As a particularly promising idea, he singled out the arsenal ship,
a discarded concept that shared many of the characteristics of the
DD-21—a stealthy vessel, packed with long-range missiles to
destroy targets from great distances.
Long List
The problem is that the DD-21 is just one of a long list of new
weapons systems under Pentagon consideration. These include a national
missile-defense system, three tactical fighter aircraft and new
Army vehicles.
And the Navy wants to bolster its aging fleet by building, in addition
to the DD-21, more Arleigh Burke-class destroyers and whole new
generations of aircraft carriers, submarines and amphibious assault
ships.
Developing all of this hardware, some officials have estimated,
could add as much as $100 billion a year to the current $300 billion
defense budget. Yet, in his campaign, Bush proposed defense-spending
increases of only $4.5 billion per year.
This means, according to industry insiders, that some major programs
may have to be canceled or postponed. High on that list, they said,
is the DD-21.
For one thing, they noted, the DD-21 is still in the early planning
stages, while the F-22 fighter, MV-22 Osprey tiltrotor and Joint
Strike Fighter are already flying.
Also, some analysts have argued that the DD-21 is unnecessary.

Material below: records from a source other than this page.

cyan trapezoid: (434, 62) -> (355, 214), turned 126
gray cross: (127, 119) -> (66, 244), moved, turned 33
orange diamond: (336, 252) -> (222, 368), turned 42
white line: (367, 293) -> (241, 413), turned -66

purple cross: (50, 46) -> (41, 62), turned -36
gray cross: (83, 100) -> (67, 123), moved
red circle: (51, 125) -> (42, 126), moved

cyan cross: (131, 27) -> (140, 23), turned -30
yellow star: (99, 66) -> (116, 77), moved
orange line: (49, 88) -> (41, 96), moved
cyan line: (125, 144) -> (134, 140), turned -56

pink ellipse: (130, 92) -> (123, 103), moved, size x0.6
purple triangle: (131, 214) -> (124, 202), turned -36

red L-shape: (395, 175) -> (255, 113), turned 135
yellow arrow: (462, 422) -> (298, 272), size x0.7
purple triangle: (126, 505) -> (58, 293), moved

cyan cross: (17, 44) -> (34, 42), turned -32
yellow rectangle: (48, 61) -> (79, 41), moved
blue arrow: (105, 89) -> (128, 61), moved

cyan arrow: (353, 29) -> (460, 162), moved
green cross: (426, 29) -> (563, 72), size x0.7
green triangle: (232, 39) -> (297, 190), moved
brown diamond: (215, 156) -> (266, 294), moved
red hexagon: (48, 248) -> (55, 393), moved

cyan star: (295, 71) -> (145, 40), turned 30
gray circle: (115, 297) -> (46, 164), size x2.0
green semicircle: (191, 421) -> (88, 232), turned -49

Navy Vice Adm. Arthur Cebrowski, president of the Naval War College
in Newport, R.I., has proposed instead to build a class of small,
heavily-armed ships called "street fighter," capable of
speeds up to 60 knots. That is twice the planned speed of the DD-21.
Such a ship, Cebrowksi said, would operate better in offshore waters
than the DD-21.
Submarine advocates, such as Sen. Joseph Lieberman, D-Conn., have
proposed giving the land-attack mission to Trident ballistic-missile
submarines. They have suggested refitting four of them, which are
headed for retirement, with Tomahawk cruise missiles, which can
fire as far as 1,000 miles inland.
Retired Navy Rear Adm. Eugene Carroll, vice president of the Center
For Defense Information, of Washington, D.C., questions the value
of electric drive technology. "I have yet to be sold on it,"

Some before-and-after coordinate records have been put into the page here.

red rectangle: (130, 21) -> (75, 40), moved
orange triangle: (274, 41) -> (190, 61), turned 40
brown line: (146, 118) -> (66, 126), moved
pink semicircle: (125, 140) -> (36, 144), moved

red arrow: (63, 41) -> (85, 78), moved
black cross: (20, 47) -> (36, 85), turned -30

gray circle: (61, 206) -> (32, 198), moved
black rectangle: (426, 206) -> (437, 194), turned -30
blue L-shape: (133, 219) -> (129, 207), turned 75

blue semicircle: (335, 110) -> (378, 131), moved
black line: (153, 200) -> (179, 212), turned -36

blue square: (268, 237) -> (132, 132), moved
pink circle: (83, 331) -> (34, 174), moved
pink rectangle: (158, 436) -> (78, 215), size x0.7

he told National Defense. It seems to him, the former aviator said,
that electric drive simply puts one more step "between the
power and the screws."
Carroll also has deep reservations about DD-21, which he describes
as "simply the Navy’s means of competing with the Air
Force for the deep-strike mission."
The Navy "no longer has to fight for control of the sea,"
Carroll said. "There’s nobody out there to fight any
more."
Navy officials, at press time, said they continue to support development
of DD-21. The fiscal year 2002 budget request that the Navy plans
to submit to Defense Secretary Donald H. Rumsfeld "contains
full funding for DD-21," according to Jon Walman, head of public
affairs for the Program Executive Office for Surface Strike, in
Arlington, Va.
At the recent Surface Navy Association meeting, Navy Chief of Naval
Operations Adm. Vern Clark renewed his commitment to the ship. "I
want what DD-21 brings to us, and we need it," he told the
audience.
Particularly attractive to the Navy is the Blue Team claim that
its design will reduce operations and support costs for the ship
by 42 percent.
"That’s billions and billions of dollars that the Navy
and the taxpayer can use for other purposes," said Mike Hughes,
a Lockheed Martin vice president.
For the time being, all that those involved in the DD-21 project
can do is wait until the Bush administration’s 2002 budget
request is released, perhaps as late as April, to see what happens.
"It probably depends on what the CNO wants to do," said
Pease. "It all depends on the bottom line. Given a blank check,
this is a super program. It needs real leadership."